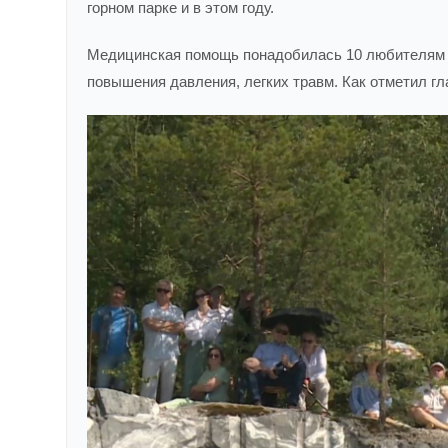
горном парке и в этом году.
Медицинская помощь понадобилась 10 любителям м
повышения давления, легких травм. Как отметил гл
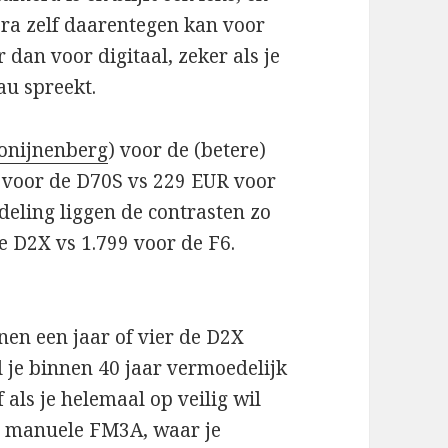
era zelf daarentegen kan voor
 dan voor digitaal, zeker als je
au spreekt.
onijnenberg
) voor de (betere)
R voor de D70S vs 229 EUR voor
fdeling liggen de contrasten zo
e D2X vs 1.799 voor de F6.
nen een jaar of vier de D2X
 je binnen 40 jaar vermoedelijk
als je helemaal op veilig wil
de manuele FM3A, waar je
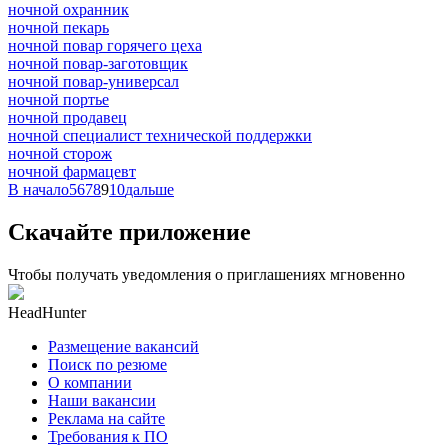
ночной охранник
ночной пекарь
ночной повар горячего цеха
ночной повар-заготовщик
ночной повар-универсал
ночной портье
ночной продавец
ночной специалист технической поддержки
ночной сторож
ночной фармацевт
В начало
5
6
7
8
9
10
дальше
Скачайте приложение
Чтобы получать уведомления о приглашениях мгновенно
HeadHunter
Размещение вакансий
Поиск по резюме
О компании
Наши вакансии
Реклама на сайте
Требования к ПО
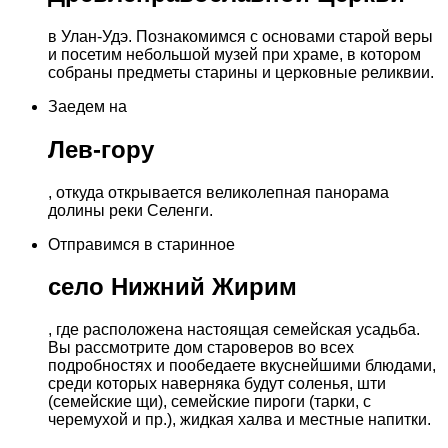
в Улан-Удэ. Познакомимся с основами старой веры
и посетим небольшой музей при храме, в котором
собраны предметы старины и церковные реликвии.
Заедем на
Лев-гору
, откуда открывается великолепная панорама
долины реки Селенги.
Отправимся в старинное
село Нижний Жирим
, где расположена настоящая семейская усадьба.
Вы рассмотрите дом староверов во всех
подробностях и пообедаете вкуснейшими блюдами,
среди которых наверняка будут соленья, шти
(семейские щи), семейские пироги (тарки, с
черемухой и пр.), жидкая халва и местные напитки.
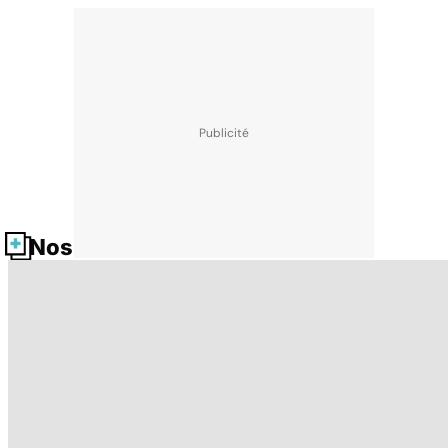
Nos fiches santé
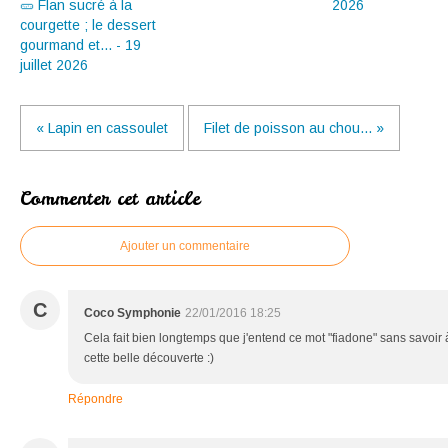
🥒 Flan sucré à la
2026
courgette ; le dessert
gourmand et... - 19
juillet 2026
« Lapin en cassoulet
Filet de poisson au chou... »
Commenter cet article
Ajouter un commentaire
C
Coco Symphonie
22/01/2016 18:25
Cela fait bien longtemps que j'entend ce mot "fiadone" sans savoir 
cette belle découverte :)
Répondre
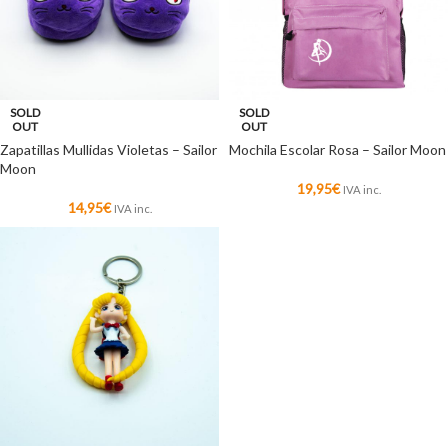
SOLD
SOLD
OUT
OUT
Zapatillas Mullidas Violetas – Sailor
Mochila Escolar Rosa – Sailor Moon
Moon
19,95
€
IVA inc.
14,95
€
IVA inc.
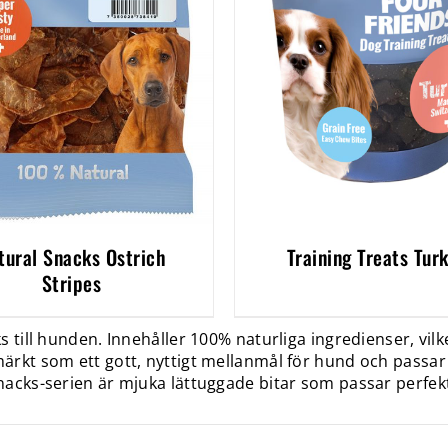
tural Snacks Ostrich
Training Treats Tur
Stripes
 till hunden. Innehåller 100% naturliga ingredienser, vilk
ärkt som ett gott, nyttigt mellanmål för hund och passar
Snacks-serien är mjuka lättuggade bitar som passar perfe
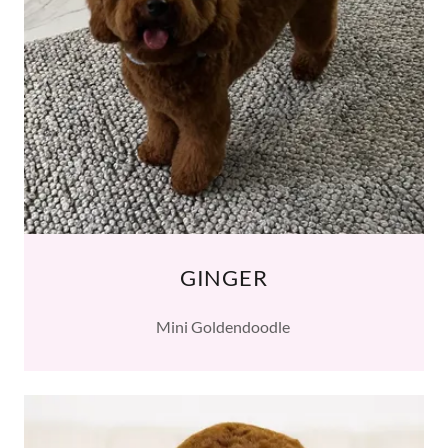
GINGER
Mini Goldendoodle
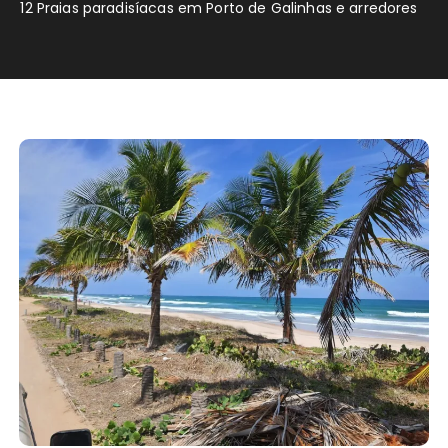
12 Praias paradisíacas em Porto de Galinhas e arredores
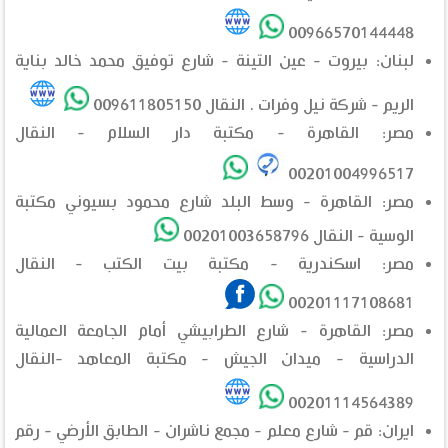
00966570144448
لبنان: بيروت - عين التينة - شارع توفيق محمد خالد بناية
الريم - شركة نيل وفرات . النقال 009611805150
مصر: القاهرة - مكتبة دار السلام - النقال
00201004996517
مصر: القاهرة - وسط البلد شارع محمود بسيوني مكتبة
الوسية - النقال 00201003658796
مصر: اسكندرية - مكتبة بيت الكتب - النقال
00201117108681
مصر: القاهرة - شارع الطرابيشي أمام الجامعة العمالية
الدراسية - ميدان الجيش - مكتبة المعاهد -النقال
00201114564389
ايران: قم - شارع معلم - مجمع ناشران - الطابق الأرضي - رقم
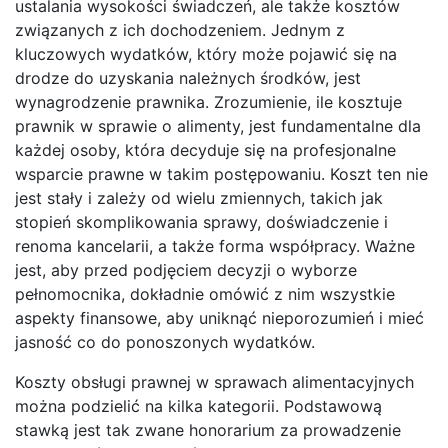
ustalania wysokości świadczeń, ale także kosztów
związanych z ich dochodzeniem. Jednym z
kluczowych wydatków, który może pojawić się na
drodze do uzyskania należnych środków, jest
wynagrodzenie prawnika. Zrozumienie, ile kosztuje
prawnik w sprawie o alimenty, jest fundamentalne dla
każdej osoby, która decyduje się na profesjonalne
wsparcie prawne w takim postępowaniu. Koszt ten nie
jest stały i zależy od wielu zmiennych, takich jak
stopień skomplikowania sprawy, doświadczenie i
renoma kancelarii, a także forma współpracy. Ważne
jest, aby przed podjęciem decyzji o wyborze
pełnomocnika, dokładnie omówić z nim wszystkie
aspekty finansowe, aby uniknąć nieporozumień i mieć
jasność co do ponoszonych wydatków.
Koszty obsługi prawnej w sprawach alimentacyjnych
można podzielić na kilka kategorii. Podstawową
stawką jest tak zwane honorarium za prowadzenie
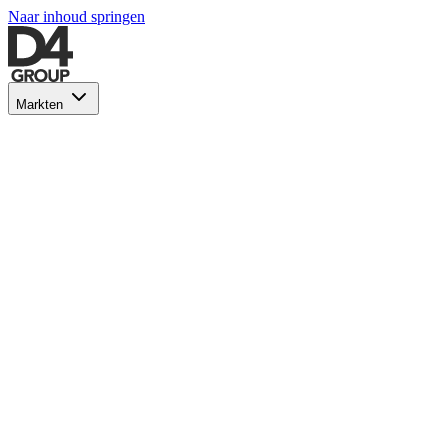
Naar inhoud springen
Markten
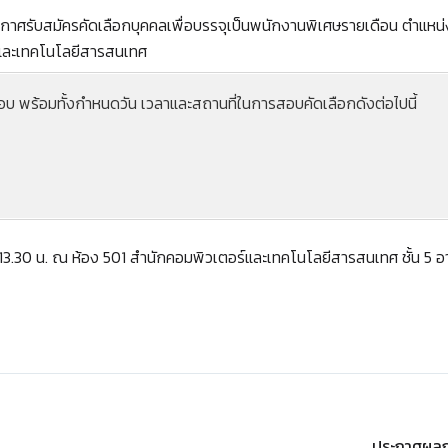
าศรับสมัครคัดเลือกบุคคลเพื่อบรรจุเป็นพนักงานพิเศษรายเดือน ตำแหน่ง
์และเทคโนโลยีสารสนเทศ
์สอบ พร้อมทั้งกำหนดวัน เวลาและสถานที่ในการสอบคัดเลือกดังต่อไปนี้
า 13.30 น. ณ ห้อง 501 สำนักคอมพิวเตอร์และเทคโนโลยีสารสนเทศ ชั้น 5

**Task prompt**
All lines holding the word "Sailor" must be copied from the data.

**Answer space**
Zapatillas Mullidas Violetas – Sailor
Mochila Escolar Rosa – Sailor Moon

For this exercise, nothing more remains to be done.